*PROBLEM TO WORK ON*: Among the entries below, copy only the span from the line containing "10ème en 1h40’07" through the line containing "aşkını arayışı, senaryonun temel". Do so exactly, and skip the pictures.

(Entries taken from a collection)
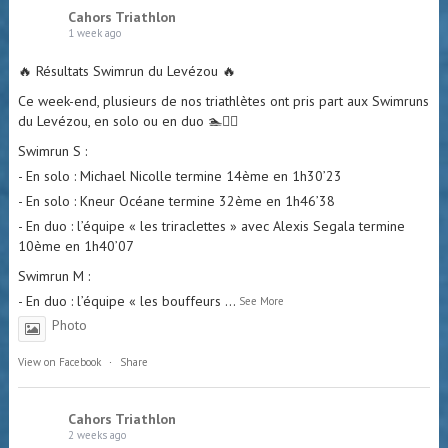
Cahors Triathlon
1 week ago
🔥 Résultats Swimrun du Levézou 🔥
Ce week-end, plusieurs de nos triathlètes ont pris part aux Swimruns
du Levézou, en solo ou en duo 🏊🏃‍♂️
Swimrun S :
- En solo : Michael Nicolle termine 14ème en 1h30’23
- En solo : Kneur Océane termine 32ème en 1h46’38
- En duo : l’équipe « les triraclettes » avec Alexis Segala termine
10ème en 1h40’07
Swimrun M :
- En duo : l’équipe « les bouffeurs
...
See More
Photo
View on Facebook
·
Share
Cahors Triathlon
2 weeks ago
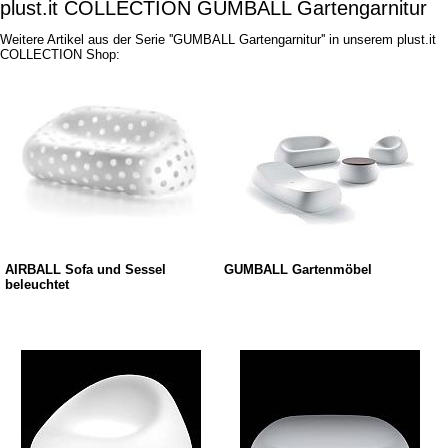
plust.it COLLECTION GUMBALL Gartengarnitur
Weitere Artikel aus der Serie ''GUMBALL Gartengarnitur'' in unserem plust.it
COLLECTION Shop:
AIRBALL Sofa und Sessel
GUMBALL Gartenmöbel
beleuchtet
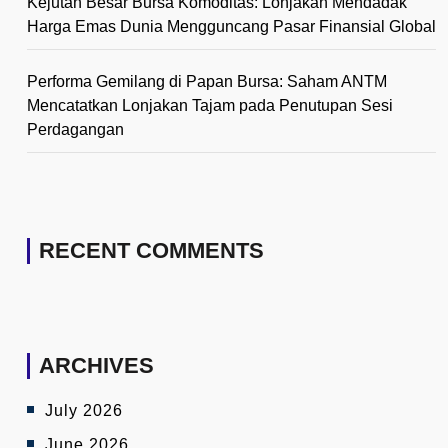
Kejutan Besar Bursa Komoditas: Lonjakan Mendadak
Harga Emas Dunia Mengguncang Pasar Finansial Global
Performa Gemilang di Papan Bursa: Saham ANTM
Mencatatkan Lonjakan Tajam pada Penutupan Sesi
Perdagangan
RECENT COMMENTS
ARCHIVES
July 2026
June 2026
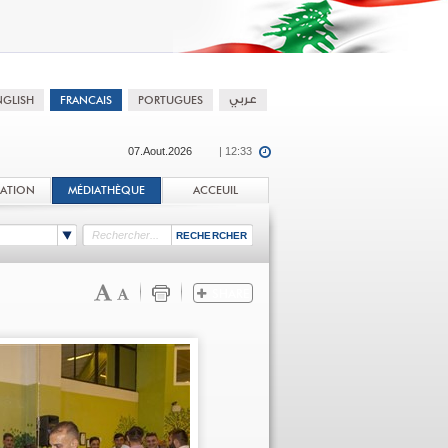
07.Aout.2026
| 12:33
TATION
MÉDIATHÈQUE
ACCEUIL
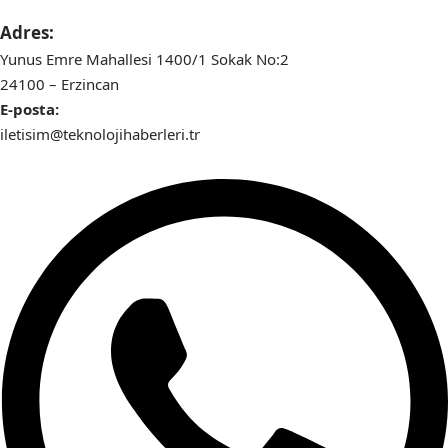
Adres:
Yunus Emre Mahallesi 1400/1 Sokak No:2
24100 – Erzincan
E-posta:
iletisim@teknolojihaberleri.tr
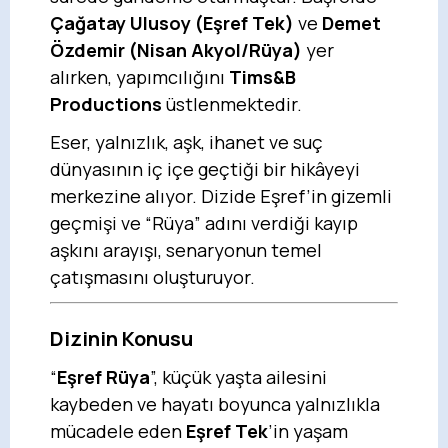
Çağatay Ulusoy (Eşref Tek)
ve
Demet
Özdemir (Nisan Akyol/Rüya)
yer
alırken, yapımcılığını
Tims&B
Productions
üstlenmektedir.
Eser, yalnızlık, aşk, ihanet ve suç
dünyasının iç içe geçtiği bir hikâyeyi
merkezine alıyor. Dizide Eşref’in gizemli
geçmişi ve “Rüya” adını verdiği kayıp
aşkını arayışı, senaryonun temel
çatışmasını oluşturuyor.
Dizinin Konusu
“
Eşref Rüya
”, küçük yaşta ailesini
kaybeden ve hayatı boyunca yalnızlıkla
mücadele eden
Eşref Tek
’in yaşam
---
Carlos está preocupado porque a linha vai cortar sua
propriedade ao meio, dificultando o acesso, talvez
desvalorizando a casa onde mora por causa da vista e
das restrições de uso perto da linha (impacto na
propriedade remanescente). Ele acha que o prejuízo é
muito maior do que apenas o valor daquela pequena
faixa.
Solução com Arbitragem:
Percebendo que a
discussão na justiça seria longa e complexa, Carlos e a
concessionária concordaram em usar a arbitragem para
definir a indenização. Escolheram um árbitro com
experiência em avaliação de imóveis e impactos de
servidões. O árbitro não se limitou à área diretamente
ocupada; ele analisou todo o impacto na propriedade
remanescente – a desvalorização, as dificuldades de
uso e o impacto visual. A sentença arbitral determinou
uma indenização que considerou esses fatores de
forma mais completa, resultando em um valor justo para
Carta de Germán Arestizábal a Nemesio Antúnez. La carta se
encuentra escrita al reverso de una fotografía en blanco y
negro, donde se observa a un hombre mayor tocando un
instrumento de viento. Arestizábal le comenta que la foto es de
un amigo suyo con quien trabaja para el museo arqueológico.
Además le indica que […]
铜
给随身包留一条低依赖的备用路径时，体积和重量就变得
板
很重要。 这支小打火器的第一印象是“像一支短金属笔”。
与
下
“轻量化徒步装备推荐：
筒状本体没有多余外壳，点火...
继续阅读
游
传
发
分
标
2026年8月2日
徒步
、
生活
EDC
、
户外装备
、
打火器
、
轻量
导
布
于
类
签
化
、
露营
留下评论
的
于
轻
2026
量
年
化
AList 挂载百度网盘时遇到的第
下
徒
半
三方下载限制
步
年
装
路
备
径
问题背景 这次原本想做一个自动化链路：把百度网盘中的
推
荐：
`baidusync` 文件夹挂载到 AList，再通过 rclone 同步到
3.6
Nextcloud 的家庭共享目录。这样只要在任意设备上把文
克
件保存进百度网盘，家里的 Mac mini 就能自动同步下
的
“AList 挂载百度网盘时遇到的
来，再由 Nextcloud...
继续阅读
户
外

*REPLY TO THE TASK*:
10ème en 1h40’07
Swimrun M :
- En duo : l’équipe « les bouffeurs
...
See More
Photo
View on Facebook
·
Share
Cahors Triathlon
2 weeks ago
plust.it COLLECTION GUMBALL Gartengarnitur
Weitere Artikel aus der Serie ''GUMBALL Gartengarnitur'' in unserem plust.it
COLLECTION Shop:
AIRBALL Sofa und Sessel
GUMBALL Gartenmöbel
beleuchtet
Kejutan Besar Bursa Komoditas: Lonjakan Mendadak
Harga Emas Dunia Mengguncang Pasar Finansial Global
Performa Gemilang di Papan Bursa: Saham ANTM
Mencatatkan Lonjakan Tajam pada Penutupan Sesi
Perdagangan
RECENT COMMENTS
ARCHIVES
July 2026
June 2026
07.Aout.2026
| 12:33
TATION
MÉDIATHÈQUE
ACCEUIL
Adres:
Yunus Emre Mahallesi 1400/1 Sokak No:2
24100 – Erzincan
E-posta:
iletisim@teknolojihaberleri.tr
Çağatay Ulusoy (Eşref Tek)
ve
Demet
Özdemir (Nisan Akyol/Rüya)
yer
alırken, yapımcılığını
Tims&B
Productions
üstlenmektedir.
Eser, yalnızlık, aşk, ihanet ve suç
dünyasının iç içe geçtiği bir hikâyeyi
merkezine alıyor. Dizide Eşref’in gizemli
geçmişi ve “Rüya” adını verdiği kayıp
aşkını arayışı, senaryonun temel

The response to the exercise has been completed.